Yapılacak işler:
1/ Kapsayıcı Gelişmişlik Endeksi metnine göre bu endeksi hangi kuruluş oluşturmuş?
2/ Kapsayıcı Gelişmişlik Endeksi metnindeki şu cümleyi İngilizceye çevirin: «Dünya Ekonomik Forumu tarafından oluşturulan Kapsayıcı Gelişmişlik Endeksi (Inclusive Development Index-IDI), “sürdürülebilir ve kapsayıcı ekonomik gelişme” adına yönlendirici bir bakış açısı sundu.»
3/ Kapsayıcı Gelişmişlik Endeksi metnini bittiği yerden devam ettirerek yazın.

#### Çıkarılan metin ####

Kapsayıcı Gelişmişlik Endeksi
Geleneksel olarak ekonomik gelişmişlik ölçütü olarak kullanılan gayri safi yurtiçi hasılanın (GSYH), sosyal ve çevresel etkileri göz önüne almaması sebebi ile devletler için yeterli bir ölçümleme kriteri olmadığı, sürdürülebilir kalkınma bakış açısında önemle değinilen bir konu. Buna somut bir adım olması adına
Dünya Ekonomik Forumu tarafından oluşturulan Kapsayıcı Gelişmişlik Endeksi (Inclusive Development Index-IDI), “sürdürülebilir ve kapsayıcı ekonomik gelişme” adına yönlendirici bir bakış açısı sundu. Endeks temelde 11 metrik üzerinden üç alanı değerlendiriyor:
- Büyüme ve gelişme (kişi başı GSYH, işgücü verimliliği, istihdam ve sağlıklı hayat beklentisi).
- Kapsayıcılık (orta gelirli aile kazancı, fakirlik, zenginlik ve gelir eşitsizliği).
- Nesiller arası özsermaye yani doğal ve finansal kaynakların sürdürülebilir yönetimi (çevresel ve finansal metrikler yani kamu borcu, GSYH içindeki karbon yoğunluğu ve bağımlılığı, düzeltilmiş net tasarruf oranları).

#### Kayıt kümesi ####

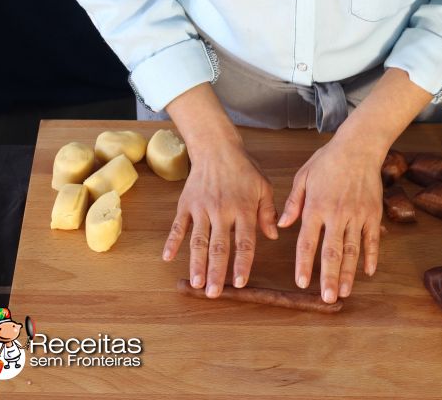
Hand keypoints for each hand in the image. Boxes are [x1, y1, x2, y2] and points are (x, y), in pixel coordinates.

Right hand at [162, 141, 277, 296]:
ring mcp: (201, 208)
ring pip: (198, 240)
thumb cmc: (243, 169)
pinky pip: (178, 226)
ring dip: (196, 263)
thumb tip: (273, 235)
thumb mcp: (263, 187)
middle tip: (213, 293)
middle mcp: (222, 211)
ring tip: (196, 283)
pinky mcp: (186, 204)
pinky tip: (167, 257)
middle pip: (218, 246)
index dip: (242, 264)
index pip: (244, 242)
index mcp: (243, 209)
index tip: (239, 283)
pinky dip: (172, 241)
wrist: (216, 148)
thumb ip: (268, 212)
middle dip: (215, 272)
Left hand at [276, 68, 431, 302]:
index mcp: (316, 207)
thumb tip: (281, 224)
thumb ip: (292, 202)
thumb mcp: (303, 177)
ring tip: (345, 292)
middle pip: (332, 252)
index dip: (304, 264)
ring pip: (353, 250)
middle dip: (330, 277)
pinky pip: (372, 239)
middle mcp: (336, 215)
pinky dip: (372, 256)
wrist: (359, 147)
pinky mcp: (373, 214)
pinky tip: (368, 272)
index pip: (308, 242)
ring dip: (349, 273)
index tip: (302, 283)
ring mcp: (357, 215)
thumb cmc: (327, 161)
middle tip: (328, 298)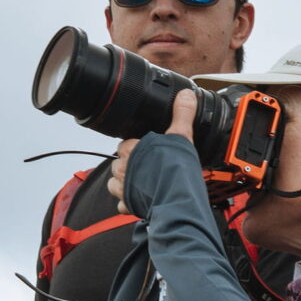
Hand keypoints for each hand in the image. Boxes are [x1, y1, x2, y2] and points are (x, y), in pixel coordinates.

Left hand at [107, 89, 196, 206]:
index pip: (126, 144)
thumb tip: (185, 95)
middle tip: (147, 167)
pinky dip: (127, 203)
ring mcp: (124, 188)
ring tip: (141, 183)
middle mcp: (124, 168)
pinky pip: (122, 204)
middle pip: (119, 163)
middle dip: (129, 164)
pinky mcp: (128, 205)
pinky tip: (139, 201)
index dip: (136, 146)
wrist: (176, 200)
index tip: (147, 149)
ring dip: (124, 183)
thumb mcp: (182, 136)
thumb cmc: (176, 170)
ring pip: (115, 183)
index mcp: (133, 149)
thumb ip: (182, 114)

####

Görev cevapları:
1/ Dünya Ekonomik Forumu.

2/ The Inclusive Development Index (IDI), created by the World Economic Forum, offered a guiding perspective for “sustainable and inclusive economic development.”

3/
103 ülkeyi kapsayan bu endeks çalışması, geçtiğimiz 10 yılda GSYH’nin artmaya devam etmesine rağmen refah getirmediğini, kamusal endişe ve mutsuzluğun
arttığını gösteriyor. Analizde özellikle nesiller arası özsermaye alanı endişe verici. 2012’den beri gerileyen bu alanda, Paris Anlaşması’nın ve BM Sürdürülebilir Kalkınma Hedefleri’nin erişilebilir olması için karbon yoğunluğu ve düzeltilmiş net tasarruf oranlarının acilen iyileştirilmesi gerektiği söylendi.
Endeksteki değerlendirmenin genel sonuçları ise şöyle:
- Norveç performansı en yüksek ülke konumunda; her üç alanda da ilk üç sırada.
- Gelişmiş ülkeler sıralamasında baş sıraları küçük Avrupa ülkeleri alıyor; sırasıyla İzlanda, Lüksemburg, İsviçre, Danimarka, İsveç, Hollanda, İrlanda, Avusturya. İlk 10’da bunların dışındaki tek ülke Avusturalya. Almanya (12), Fransa (18), İngiltere (21) daha alt sıralarda.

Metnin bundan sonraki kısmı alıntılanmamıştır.